Man killed by Kansas City police had long criminal record

 


KANSAS CITY, Mo. (AP) — A man who was shot to death on Sunday after shooting three Kansas City police officers had an extensive criminal background and a reputation for violence in Oklahoma that started when he was a teenager, according to a police detective who investigated him at the time.

Marlin James Mack Jr. was first arrested in Tulsa when he was 15 for breaking into cars and was later arrested for taking a gun to school. When he was 17, Mack was sentenced to prison for robbing a woman at gunpoint in front of her three children while he was on the Tulsa's police department's list of most wanted robbers, according to court records.

"At age 17 he was pretty much a liar and misfit extraordinaire," Tulsa police Sgt. David Walker, who as a robbery detective interviewed Mack in 2011, told The Kansas City Star.

Mack pleaded guilty in November 2011 to second-degree robbery, possession of a firearm as a juvenile and two counts of assault with a dangerous weapon. He was released from prison on March 19, 2015, but returned to prison seven months later for carrying a firearm despite being a felon. He was released on Feb. 6, 2017.

Mack had no criminal history in Missouri and Kansas. He had not come to the attention of Kansas City police until he became a person of interest in the July 7 shooting death of a 25-year-old Sharath Koppu during a robbery at a restaurant, Police Chief Rick Smith said Monday .

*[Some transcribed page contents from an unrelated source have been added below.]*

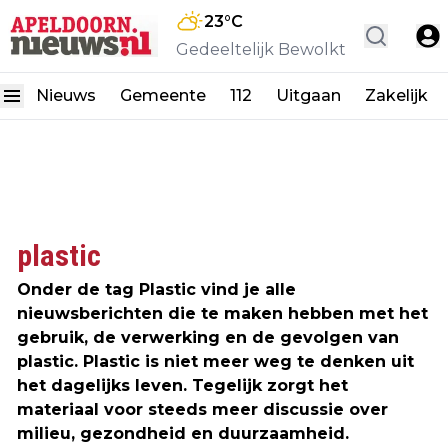
23
°C
Gedeeltelijk Bewolkt
Nieuws
Gemeente
112
Uitgaan
Zakelijk
plastic
Onder de tag Plastic vind je alle
nieuwsberichten die te maken hebben met het
gebruik, de verwerking en de gevolgen van
plastic. Plastic is niet meer weg te denken uit
het dagelijks leven. Tegelijk zorgt het
materiaal voor steeds meer discussie over
milieu, gezondheid en duurzaamheid.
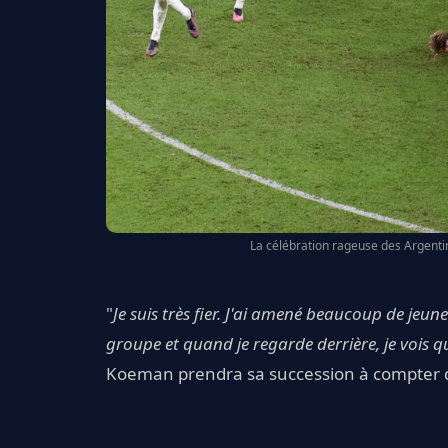
La célébration rageuse des Argentin
"
Je suis très fier. J'ai amené beaucoup de jeu
groupe et quand je regarde derrière, je vois qu
Koeman prendra sa succession à compter d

Law enforcement officers found Mack Sunday at a motel in east Kansas City. Two detectives were injured during a gunfight at the motel before Mack fled. He eventually holed up at a nearby home where another gun battle between Mack and police broke out. A third officer was shot, and Mack was killed.

Walker said Mack's father, Marlin James Mack, is serving a life sentence for shooting two people in the head in 2000. The elder Mack also was arrested for trafficking hundreds of pounds in marijuana and was alleged to be a co-conspirator with a Tulsa kingpin who was the subject of a major federal case, Walker said.